Bakanlık Hukuk Müşaviri ile yapılan görüşme sonucunda bu kesintinin yanlışlığı Bakanlıkça da doğrulandı. Bu bilgi ışığında yönetim kurulu başkanımız il sağlık müdürlüğündeki ilgili kişiye bilgi vererek Bakanlıktan hızlıca görüş istemesi önerisinde bulundu.
Bakanlıktan yazı talep edildi, yazı zaten hazırdı ama yine de temkinli davranan yönetim kurulumuz yazının henüz İstanbul’a ulaşmamış olması nedeni ile kesin olmamakla birlikte iadelerin yapılacağına dair duyuruyu yaptı.
Bunca çabanın sonunda çarşamba günü cari gider kesintisi hesaplara yattı.
Ne mutlu bize ki bir kısmında başarıya ulaştık ama hala hakedişlerle ilgili eksiğimiz var. Onu da mahkeme ile alacağımıza inanıyoruz.

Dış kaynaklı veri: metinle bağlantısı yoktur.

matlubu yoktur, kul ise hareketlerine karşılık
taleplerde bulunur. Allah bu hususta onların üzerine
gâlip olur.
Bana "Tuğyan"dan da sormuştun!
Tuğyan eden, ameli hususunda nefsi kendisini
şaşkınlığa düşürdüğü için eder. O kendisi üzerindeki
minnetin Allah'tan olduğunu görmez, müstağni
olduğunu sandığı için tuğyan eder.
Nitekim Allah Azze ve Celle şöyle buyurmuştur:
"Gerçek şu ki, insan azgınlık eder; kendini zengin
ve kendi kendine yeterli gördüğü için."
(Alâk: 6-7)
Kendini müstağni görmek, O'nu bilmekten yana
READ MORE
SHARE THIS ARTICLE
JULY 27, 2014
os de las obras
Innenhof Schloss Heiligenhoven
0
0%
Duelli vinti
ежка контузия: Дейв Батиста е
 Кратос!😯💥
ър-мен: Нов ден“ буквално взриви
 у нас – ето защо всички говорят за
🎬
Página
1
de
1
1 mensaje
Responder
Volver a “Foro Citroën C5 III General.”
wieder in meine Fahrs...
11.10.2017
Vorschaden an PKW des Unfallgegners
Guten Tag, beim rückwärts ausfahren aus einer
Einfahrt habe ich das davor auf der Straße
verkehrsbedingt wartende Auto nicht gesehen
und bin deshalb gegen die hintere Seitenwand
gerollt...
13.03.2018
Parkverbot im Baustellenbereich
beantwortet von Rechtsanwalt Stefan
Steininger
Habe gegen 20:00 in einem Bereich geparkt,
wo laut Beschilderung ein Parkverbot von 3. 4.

Biz bu işlerle uğraşıp tam sonucun keyfini yaşarken tüm bu çabayı ve emeği hiçe sayan, tüm STK’ların olağan haliyle açtığı davaları görmezden gelen, açıkça üyelerini ve kamuoyunu yanlış bilgilendiren, öncesinde yaşanılan süreç detaylı olarak bazı yöneticilerine anlatılmış iken bu iadeden reklam yapmaya çalışan STK’nın duyurusuna sessiz kalmayı hem kendimize hem de üyelerimize haksızlık olarak görmekteyiz.
Birlikte kazanabiliriz derken ayrışmaya neden olan ve mücadeleye zarar verecek bu tür oyunları bir sendikaya yakıştıramıyor, üyelerinden bağımsız olarak Merkez Yönetim Kurulu’nun yaptığı bu saygısızlığı kabul etmiyor, kınıyoruz.
Bilinmesi gerekir ki; İSTAHED aile hekimliğinin gelişmesi ve üyelerinin haklarının korunması için gerekenleri yaparken kurumsal kimliğine yapılan saldırılara ya da haksızlıklara da aynı şiddette yanıt verecektir.